Daniel Fitzko, commissioner of Forests, Parks, and Restoration, and Dan Dohler, state forest fire supervisor, told the Government Operations & Military Affairs committee that Vermont needs statutory updates to make authority, prevention and preparedness clearer after a drought-driven high-risk fire season.
The proposals are intended to update a framework Dohler called —a system that was built in 1904.— The package would expressly clarify when the commissioner, as the designated state fire warden, can assume management of a large incident, delegate authority to an incident management team, and be the state entity needed for federal cost-recovery programs such as a FEMA Fire Management Assistance Grant when suppression costs exceed statutory thresholds.
Dohler recommended shifting town forest fire warden appointments toward municipal control: when a municipality is served by a fire department, the department's chief would be the default town forest fire warden and could designate deputies locally to issue burn permits. Dohler said that change would —line up— statutory authority with how communities already operate and reduce state administrative reappointments.
On permitting, officials proposed three defined categories of open burn: a category 1 campfire (36 inches or less, no permit required but can be banned by the commissioner), a category 2 open burn (larger or within 200 feet of flammable vegetation; requires a town permit), and a category 3 for prescribed burns, training burns or farm field burns that would require a permit plus a contingency plan describing resources and measures to prevent escape.
To improve situational awareness, the department proposed shortening reporting windows. Under the current law, wardens file reports within two weeks; Dohler said the department needs immediate knowledge and proposed notification to the commissioner within 24 hours of discovery and a final report within 48 hours of extinguishment.
Officials also sought statutory clarity on suppression cost reimbursement. Dohler noted municipalities are generally responsible for suppression costs on non-ANR (Agency of Natural Resources) lands but that statute currently says FPR —may— reimburse costs; the proposal defines when and how FPR may pay (for example, when FEMA or emergency legislative funds are available) and sets procedural requirements for reimbursement requests.
On enforcement, Dohler described a little-used criminal-ticket process (Title 10, a subchapter on uniform fire prevention tickets) with nominal fines and complex court processing.
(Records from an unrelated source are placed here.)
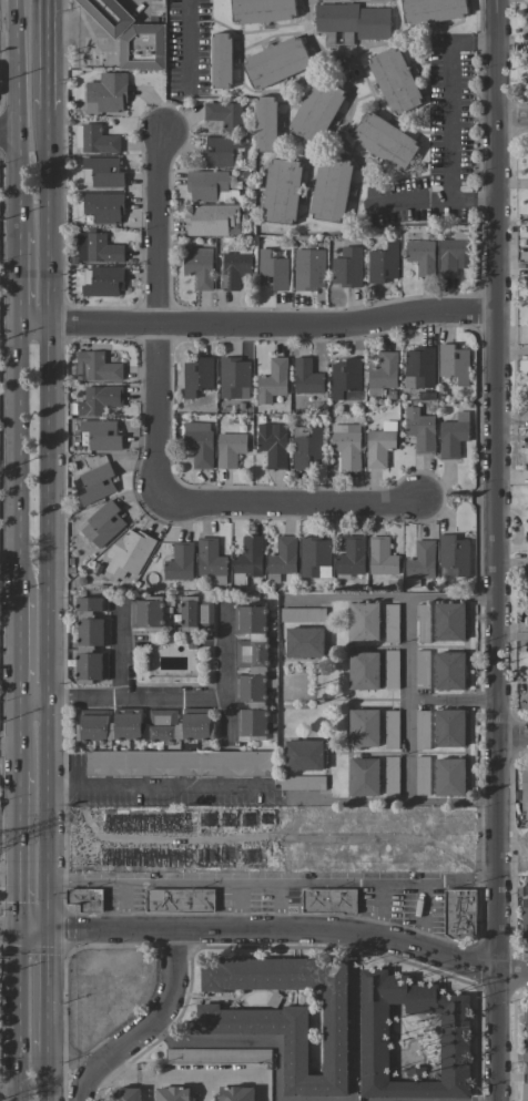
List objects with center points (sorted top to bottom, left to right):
road: (99, 7)
building: (261, 10)
building: (432, 10)
building: (108, 15)
building: (351, 22)
road: (69, 25)
building: (527, 32)
road: (191, 39)
building: (142, 47)
road: (49, 55)
building: (221, 60)
building: (276, 63)
building: (527, 76)
building: (394, 80)
building: (107, 92)
building: (315, 112)
road: (16, 115)
building: (225, 116)
road: (508, 122)
building: (265, 123)
road: (8, 135)
building: (94, 139)
road: (449, 139)
building: (384, 140)
building: (221, 152)
building: (527, 166)
building: (101, 172)
building: (207, 185)
building: (330, 189)
building: (281, 191)
road: (469, 196)
building: (526, 201)
building: (103, 207)
building: (212, 220)
building: (527, 245)
building: (96, 248)
building: (452, 253)
building: (421, 256)
building: (382, 264)
building: (198, 267)
building: (346, 267)
building: (234, 269)
building: (308, 269)
building: (272, 271)
building: (526, 278)
road: (14, 279)
building: (101, 281)
road: (153, 319)
building: (527, 322)
road: (251, 326)
building: (527, 351)
building: (453, 363)
building: (96, 367)
building: (419, 368)
road: (487, 369)
building: (381, 373)
building: (197, 376)
building: (234, 377)
building: (305, 377)
building: (345, 377)
building: (272, 380)
building: (95, 401)
building: (527, 406)
building: (420, 431)
building: (100, 434)
building: (452, 435)
building: (198, 444)
building: (272, 444)
building: (346, 445)
building: (379, 445)
building: (306, 446)
building: (229, 449)
road: (14, 461)
building: (95, 483)
building: (527, 494)
road: (283, 503)
road: (49, 519)
building: (102, 524)
building: (527, 538)
building: (127, 555)
building: (350, 556)
building: (314, 557)
building: (380, 557)
building: (452, 557)
building: (281, 558)
building: (210, 560)
building: (247, 560)
building: (419, 563)
building: (178, 565)
road: (391, 599)
building: (527, 610)
building: (147, 613)
building: (195, 613)
building: (302, 615)
building: (363, 621)
building: (449, 622)
building: (390, 623)
building: (422, 623)
building: (90, 640)
building: (303, 642)
road: (14, 646)
road: (117, 650)
building: (527, 653)
building: (391, 669)
building: (422, 669)
building: (363, 671)
building: (449, 671)
road: (221, 673)
building: (252, 673)
building: (527, 697)
road: (118, 698)
road: (448, 702)
building: (144, 725)
building: (363, 728)
building: (449, 728)
building: (391, 730)
building: (422, 730)
road: (14, 734)
road: (510, 738)
road: (404, 742)
road: (7, 748)
building: (303, 755)
building: (178, 763)
building: (391, 775)
building: (421, 775)
building: (363, 777)
building: (449, 777)
building: (302, 782)
road: (156, 786)
building: (524, 786)
road: (273, 840)
road: (13, 849)
road: (6, 868)
road: (84, 880)
road: (426, 881)
road: (201, 882)
road: (355, 882)
road: (399, 882)
road: (277, 885)
building: (85, 899)
building: (179, 900)
building: (329, 901)
road: (122, 904)
building: (460, 913)
road: (489, 919)
building: (524, 919)
traffic signals: (13, 928)
traffic signals: (47, 928)
road: (272, 931)
road: (48, 989)
building: (273, 1000)
road: (13, 1008)
building: (283, 1015)
building: (525, 1017)
road: (142, 1024)
building: (455, 1040)
building: (524, 1054)
building: (217, 1055)
road: (112, 1071)
road: (48, 1076)
road: (209, 1076)
road: (6, 1088)
building: (524, 1092)
building: (235, 1093)
road: (13, 1094)
building: (125, 1094)
building: (172, 1094)
road: (299, 1100)

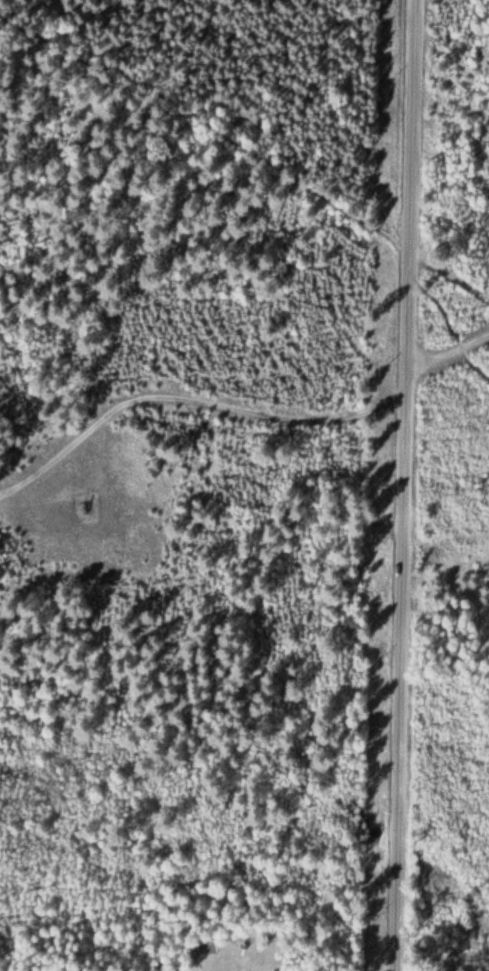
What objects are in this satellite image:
road: (248, 147)
road: (475, 365)
road: (241, 402)
road: (408, 485)
petroleum well: (85, 497)

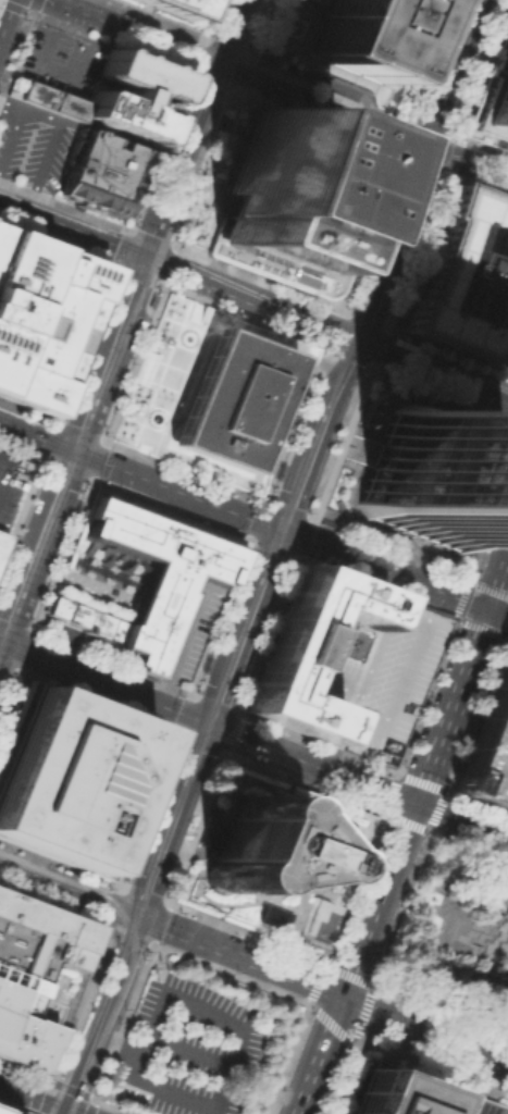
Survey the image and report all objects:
building: (171, 6)
road: (301, 9)
road: (5, 15)
road: (154, 19)
road: (208, 19)
fountain: (294, 26)
road: (259, 27)
road: (278, 30)
road: (228, 32)
road: (426, 32)
building: (361, 33)
road: (109, 43)
road: (403, 45)
road: (225, 47)
road: (14, 52)
parking lot: (59, 60)
road: (434, 60)
road: (41, 64)
traffic signals: (217, 65)
road: (481, 68)
road: (331, 69)
road: (238, 73)
road: (243, 73)
road: (459, 73)
road: (196, 75)
road: (348, 88)
road: (329, 91)
building: (130, 95)
building: (48, 99)
railway: (237, 99)
road: (9, 105)
building: (495, 106)
road: (54, 123)
road: (317, 123)
road: (452, 133)
road: (405, 138)
parking lot: (33, 143)
road: (481, 144)
traffic signals: (431, 146)
road: (158, 150)
road: (470, 160)
road: (179, 162)
road: (421, 164)
road: (206, 169)
building: (99, 170)
road: (476, 184)
building: (289, 198)
road: (63, 203)
road: (58, 226)
road: (371, 232)
road: (151, 237)
road: (395, 244)
road: (57, 245)
road: (413, 248)
road: (130, 254)
parking lot: (217, 258)
traffic signals: (143, 260)
road: (156, 264)
road: (170, 267)
road: (259, 278)
building: (467, 280)
road: (251, 300)
railway: (339, 302)
building: (41, 316)
road: (245, 317)
road: (362, 317)
railway: (126, 327)
road: (334, 329)
road: (346, 336)
traffic signals: (357, 341)
road: (85, 344)
road: (366, 344)
road: (376, 344)
road: (445, 348)
road: (107, 354)
road: (348, 356)
road: (133, 362)
road: (426, 367)
road: (439, 390)
building: (213, 392)
road: (493, 392)
flagpole: (154, 398)
flagpole: (160, 400)
flagpole: (168, 402)
road: (435, 402)
road: (28, 410)
road: (498, 414)
road: (377, 418)
road: (295, 424)
road: (79, 430)
road: (23, 431)
road: (3, 434)
road: (321, 436)
road: (340, 439)
road: (47, 440)
traffic signals: (70, 449)
road: (72, 449)
road: (20, 450)
road: (96, 459)
road: (64, 467)
road: (65, 469)
road: (183, 469)
road: (4, 471)
road: (137, 474)
building: (432, 476)
parking lot: (11, 483)
road: (352, 484)
road: (499, 492)
road: (492, 497)
road: (499, 503)
road: (216, 504)
road: (170, 509)
road: (20, 513)
road: (309, 517)
road: (360, 518)
road: (270, 525)
traffic signals: (286, 530)
road: (489, 530)
road: (294, 534)
road: (396, 538)
building: (1, 539)
road: (388, 545)
road: (421, 546)
road: (272, 549)
road: (62, 553)
railway: (268, 557)
road: (29, 561)
road: (395, 572)
building: (159, 580)
road: (474, 582)
road: (498, 583)
road: (374, 586)
building: (57, 607)
traffic signals: (489, 608)
road: (498, 611)
road: (218, 616)
road: (415, 619)
building: (86, 620)
road: (190, 622)
road: (16, 623)
road: (474, 623)
road: (249, 627)
road: (265, 634)
road: (505, 635)
building: (110, 639)
road: (144, 641)
road: (25, 649)
road: (171, 651)
road: (107, 663)
building: (347, 663)
road: (120, 667)
road: (172, 667)
road: (8, 668)
road: (334, 682)
road: (425, 692)
road: (163, 693)
road: (8, 694)
road: (94, 701)
road: (212, 702)
road: (474, 710)
road: (179, 711)
road: (208, 722)
traffic signals: (213, 724)
road: (229, 732)
road: (316, 741)
road: (196, 742)
building: (488, 746)
parking lot: (488, 746)
road: (333, 756)
road: (407, 774)
building: (70, 777)
road: (301, 783)
road: (188, 789)
road: (203, 800)
road: (476, 800)
road: (416, 801)
traffic signals: (416, 801)
road: (143, 807)
road: (462, 819)
road: (193, 827)
road: (418, 827)
building: (207, 832)
road: (207, 832)
road: (468, 844)
road: (430, 847)
building: (251, 848)
road: (183, 852)
railway: (46, 861)
road: (56, 864)
road: (65, 871)
road: (53, 885)
road: (116, 885)
road: (150, 885)
road: (354, 887)
road: (399, 906)
road: (123, 911)
traffic signals: (139, 918)
road: (147, 921)
road: (450, 926)
road: (409, 929)
road: (245, 931)
park: (455, 933)
fountain: (492, 934)
railway: (132, 949)
road: (104, 956)
road: (156, 959)
road: (384, 970)
building: (31, 972)
road: (361, 978)
road: (500, 979)
road: (332, 991)
road: (367, 993)
road: (159, 994)
road: (284, 994)
traffic signals: (342, 995)
road: (311, 996)
road: (439, 1010)
road: (102, 1013)
road: (121, 1020)
road: (357, 1024)
road: (394, 1039)
road: (114, 1048)
parking lot: (184, 1049)
road: (187, 1050)
road: (320, 1054)
road: (429, 1059)
road: (60, 1063)
road: (490, 1075)
road: (338, 1079)
building: (409, 1093)
road: (33, 1097)
road: (33, 1102)
road: (89, 1106)
road: (111, 1106)
traffic signals: (66, 1109)
road: (220, 1110)
building: (4, 1111)
road: (65, 1111)
road: (71, 1112)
The department proposed moving enforcement toward municipal mechanisms and education so town wardens—typically volunteers—are not placed in the role of issuing criminal charges.
Dohler said the department will convene a task force (FPR, Division of Fire Safety, Vermont Emergency Management, League of Cities and Towns, parks chiefs and others) to assess long-term staffing, equipment, funding and policy needs and report recommendations to the Legislature by July 2027.
Committee members asked about penalties and whether statutes currently impose criminal penalties for starting forest fires; Dohler replied he was not aware of a clear statutory penalty for that conduct and said municipal ordinances and law enforcement are commonly used.
The committee indicated the proposals are likely to be introduced as legislation; staff said no immediate budget request accompanied the statutory changes. The briefing closed with staff agreeing to add a drought map to the record and to bring statutory language forward for bill drafting.